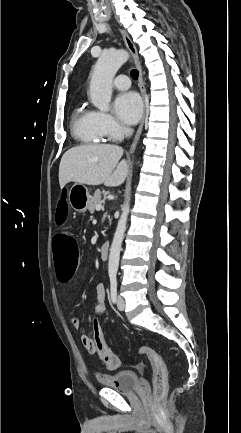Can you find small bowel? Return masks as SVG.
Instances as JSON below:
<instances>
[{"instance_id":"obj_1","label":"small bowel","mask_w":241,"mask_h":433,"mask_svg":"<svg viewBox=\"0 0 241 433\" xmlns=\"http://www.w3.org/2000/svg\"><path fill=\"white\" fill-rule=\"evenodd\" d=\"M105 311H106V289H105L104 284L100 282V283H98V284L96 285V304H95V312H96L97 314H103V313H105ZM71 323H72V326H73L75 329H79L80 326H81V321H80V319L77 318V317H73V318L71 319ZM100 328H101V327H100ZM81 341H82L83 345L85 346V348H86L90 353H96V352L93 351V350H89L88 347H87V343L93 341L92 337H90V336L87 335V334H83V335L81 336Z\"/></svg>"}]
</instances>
•••
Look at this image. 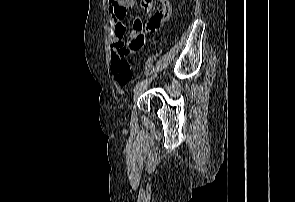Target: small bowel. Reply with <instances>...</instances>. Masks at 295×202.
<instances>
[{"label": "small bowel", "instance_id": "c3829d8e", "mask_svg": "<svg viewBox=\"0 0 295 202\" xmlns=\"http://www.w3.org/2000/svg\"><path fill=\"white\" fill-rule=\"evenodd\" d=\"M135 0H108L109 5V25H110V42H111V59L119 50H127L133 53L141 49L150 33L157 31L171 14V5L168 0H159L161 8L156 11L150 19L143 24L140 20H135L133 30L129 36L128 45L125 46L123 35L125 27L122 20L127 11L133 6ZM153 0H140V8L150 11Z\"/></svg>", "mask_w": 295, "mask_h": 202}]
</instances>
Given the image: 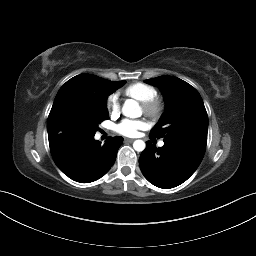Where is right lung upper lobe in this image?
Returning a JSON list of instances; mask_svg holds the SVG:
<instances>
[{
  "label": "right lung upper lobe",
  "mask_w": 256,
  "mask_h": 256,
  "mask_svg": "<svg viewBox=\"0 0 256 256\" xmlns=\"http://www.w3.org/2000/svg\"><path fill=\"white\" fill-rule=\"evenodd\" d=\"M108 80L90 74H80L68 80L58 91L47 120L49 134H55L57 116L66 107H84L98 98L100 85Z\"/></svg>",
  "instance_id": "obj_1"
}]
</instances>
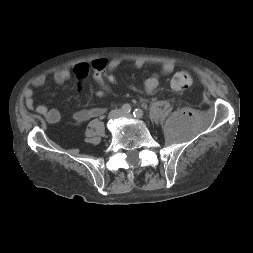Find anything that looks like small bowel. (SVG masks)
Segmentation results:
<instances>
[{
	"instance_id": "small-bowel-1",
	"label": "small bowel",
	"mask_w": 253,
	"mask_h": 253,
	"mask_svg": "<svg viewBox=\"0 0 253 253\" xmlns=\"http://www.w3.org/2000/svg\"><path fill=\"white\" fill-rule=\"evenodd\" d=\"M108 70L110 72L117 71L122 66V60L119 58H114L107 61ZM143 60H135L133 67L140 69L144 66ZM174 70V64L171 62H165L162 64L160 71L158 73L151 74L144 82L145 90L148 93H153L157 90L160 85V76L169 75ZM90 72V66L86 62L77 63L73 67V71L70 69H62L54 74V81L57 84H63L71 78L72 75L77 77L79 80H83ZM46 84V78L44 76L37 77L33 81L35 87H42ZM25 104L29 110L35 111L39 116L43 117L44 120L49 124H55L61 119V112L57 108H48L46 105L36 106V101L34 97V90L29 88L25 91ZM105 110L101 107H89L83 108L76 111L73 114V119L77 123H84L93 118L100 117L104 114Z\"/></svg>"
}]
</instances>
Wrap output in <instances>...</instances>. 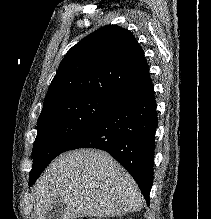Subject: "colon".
•••
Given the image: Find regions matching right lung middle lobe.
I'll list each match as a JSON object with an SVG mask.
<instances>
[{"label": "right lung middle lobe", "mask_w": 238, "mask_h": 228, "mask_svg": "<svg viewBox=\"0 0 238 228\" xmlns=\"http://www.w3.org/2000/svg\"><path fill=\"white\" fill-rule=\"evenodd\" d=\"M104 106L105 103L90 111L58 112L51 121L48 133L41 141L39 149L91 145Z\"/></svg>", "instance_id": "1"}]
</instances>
•••
• **PROBLEM DETAILS**:
List every line of the entries above that contains the word "middle", copying each line in full. Case counts.

• **WRITTEN RESPONSE**:
Given the image: Find regions matching right lung middle lobe.
[{"label": "right lung middle lobe", "mask_w": 238, "mask_h": 228, "mask_svg": "<svg viewBox=\"0 0 238 228\" xmlns=\"http://www.w3.org/2000/svg\"><path fill=\"white\" fill-rule=\"evenodd\" d=\"M104 106L105 103L90 111L58 112L51 121L48 133L41 141L39 149L91 145Z\"/></svg>", "instance_id": "1"}]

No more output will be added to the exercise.